■ WORK INSTRUCTIONS
When you reach the entries below, transcribe each one exactly as it stands.

[[ MATERIAL PROVIDED open ]]

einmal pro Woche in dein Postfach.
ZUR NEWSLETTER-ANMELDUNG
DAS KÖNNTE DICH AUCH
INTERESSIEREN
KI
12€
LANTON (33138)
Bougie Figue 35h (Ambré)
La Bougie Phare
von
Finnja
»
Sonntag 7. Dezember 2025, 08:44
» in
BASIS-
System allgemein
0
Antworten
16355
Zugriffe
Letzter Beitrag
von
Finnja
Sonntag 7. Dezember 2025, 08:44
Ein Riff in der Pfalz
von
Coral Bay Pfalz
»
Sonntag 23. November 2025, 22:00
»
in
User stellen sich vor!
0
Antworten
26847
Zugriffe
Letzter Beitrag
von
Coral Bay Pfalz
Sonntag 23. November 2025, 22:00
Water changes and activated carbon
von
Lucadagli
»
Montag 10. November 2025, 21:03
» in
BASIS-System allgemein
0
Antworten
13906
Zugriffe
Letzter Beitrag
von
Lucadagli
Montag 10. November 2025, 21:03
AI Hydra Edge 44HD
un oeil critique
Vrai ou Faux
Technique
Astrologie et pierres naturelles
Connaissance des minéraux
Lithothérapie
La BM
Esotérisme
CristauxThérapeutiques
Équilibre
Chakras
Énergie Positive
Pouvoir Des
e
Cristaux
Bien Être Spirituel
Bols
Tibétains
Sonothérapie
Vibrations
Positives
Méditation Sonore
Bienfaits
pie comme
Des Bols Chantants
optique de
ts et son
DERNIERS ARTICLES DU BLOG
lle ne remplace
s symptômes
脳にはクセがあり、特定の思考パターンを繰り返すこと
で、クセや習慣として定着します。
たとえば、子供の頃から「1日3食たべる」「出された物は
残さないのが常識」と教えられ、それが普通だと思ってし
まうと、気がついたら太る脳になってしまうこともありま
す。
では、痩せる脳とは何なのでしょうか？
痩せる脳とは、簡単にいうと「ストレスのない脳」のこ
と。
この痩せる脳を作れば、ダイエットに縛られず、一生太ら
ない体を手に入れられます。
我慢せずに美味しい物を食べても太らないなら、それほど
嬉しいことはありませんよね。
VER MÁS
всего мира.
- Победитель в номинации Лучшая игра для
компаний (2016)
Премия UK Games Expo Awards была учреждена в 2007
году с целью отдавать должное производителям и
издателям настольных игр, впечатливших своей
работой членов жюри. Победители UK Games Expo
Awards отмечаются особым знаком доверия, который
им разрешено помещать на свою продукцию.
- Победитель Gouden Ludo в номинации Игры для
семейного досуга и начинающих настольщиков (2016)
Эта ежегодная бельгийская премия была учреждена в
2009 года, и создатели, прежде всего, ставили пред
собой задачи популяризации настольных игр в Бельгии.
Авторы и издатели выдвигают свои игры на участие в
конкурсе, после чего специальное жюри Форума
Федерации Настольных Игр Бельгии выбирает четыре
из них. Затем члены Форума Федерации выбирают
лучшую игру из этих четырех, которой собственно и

[[ MATERIAL PROVIDED closed ]]

■ YOUR SOLUTION
einmal pro Woche in dein Postfach.
ZUR NEWSLETTER-ANMELDUNG
DAS KÖNNTE DICH AUCH
INTERESSIEREN
KI
12€
LANTON (33138)
Bougie Figue 35h (Ambré)
La Bougie Phare
von
Finnja
»
Sonntag 7. Dezember 2025, 08:44
» in
BASIS-
System allgemein
0
Antworten
16355
Zugriffe
Letzter Beitrag
von
Finnja
Sonntag 7. Dezember 2025, 08:44
Ein Riff in der Pfalz
von
Coral Bay Pfalz
»
Sonntag 23. November 2025, 22:00
»
in
User stellen sich vor!
0
Antworten
26847
Zugriffe
Letzter Beitrag
von
Coral Bay Pfalz
Sonntag 23. November 2025, 22:00
Water changes and activated carbon
von
Lucadagli
»
Montag 10. November 2025, 21:03
» in
BASIS-System allgemein
0
Antworten
13906
Zugriffe
Letzter Beitrag
von
Lucadagli
Montag 10. November 2025, 21:03
AI Hydra Edge 44HD
un oeil critique
Vrai ou Faux
Technique
Astrologie et pierres naturelles
Connaissance des minéraux
Lithothérapie
La BM
Esotérisme
CristauxThérapeutiques
Équilibre
Chakras
Énergie Positive
Pouvoir Des
e
Cristaux
Bien Être Spirituel
Bols
Tibétains
Sonothérapie
Vibrations
Positives
Méditation Sonore
Bienfaits
pie comme
Des Bols Chantants
optique de
ts et son
DERNIERS ARTICLES DU BLOG
lle ne remplace
s symptômes
脳にはクセがあり、特定の思考パターンを繰り返すこと
で、クセや習慣として定着します。
たとえば、子供の頃から「1日3食たべる」「出された物は
残さないのが常識」と教えられ、それが普通だと思ってし
まうと、気がついたら太る脳になってしまうこともありま
す。
では、痩せる脳とは何なのでしょうか？
痩せる脳とは、簡単にいうと「ストレスのない脳」のこ
と。
この痩せる脳を作れば、ダイエットに縛られず、一生太ら
ない体を手に入れられます。
我慢せずに美味しい物を食べても太らないなら、それほど
嬉しいことはありませんよね。
VER MÁS
всего мира.
- Победитель в номинации Лучшая игра для
компаний (2016)
Премия UK Games Expo Awards была учреждена в 2007
году с целью отдавать должное производителям и
издателям настольных игр, впечатливших своей
работой членов жюри. Победители UK Games Expo
Awards отмечаются особым знаком доверия, который
им разрешено помещать на свою продукцию.
- Победитель Gouden Ludo в номинации Игры для
семейного досуга и начинающих настольщиков (2016)
Эта ежегодная бельгийская премия была учреждена в
2009 года, и создатели, прежде всего, ставили пред
собой задачи популяризации настольных игр в Бельгии.
Авторы и издатели выдвигают свои игры на участие в
конкурсе, после чего специальное жюри Форума
Федерации Настольных Игр Бельгии выбирает четыре
из них. Затем члены Форума Федерации выбирают
лучшую игру из этих четырех, которой собственно и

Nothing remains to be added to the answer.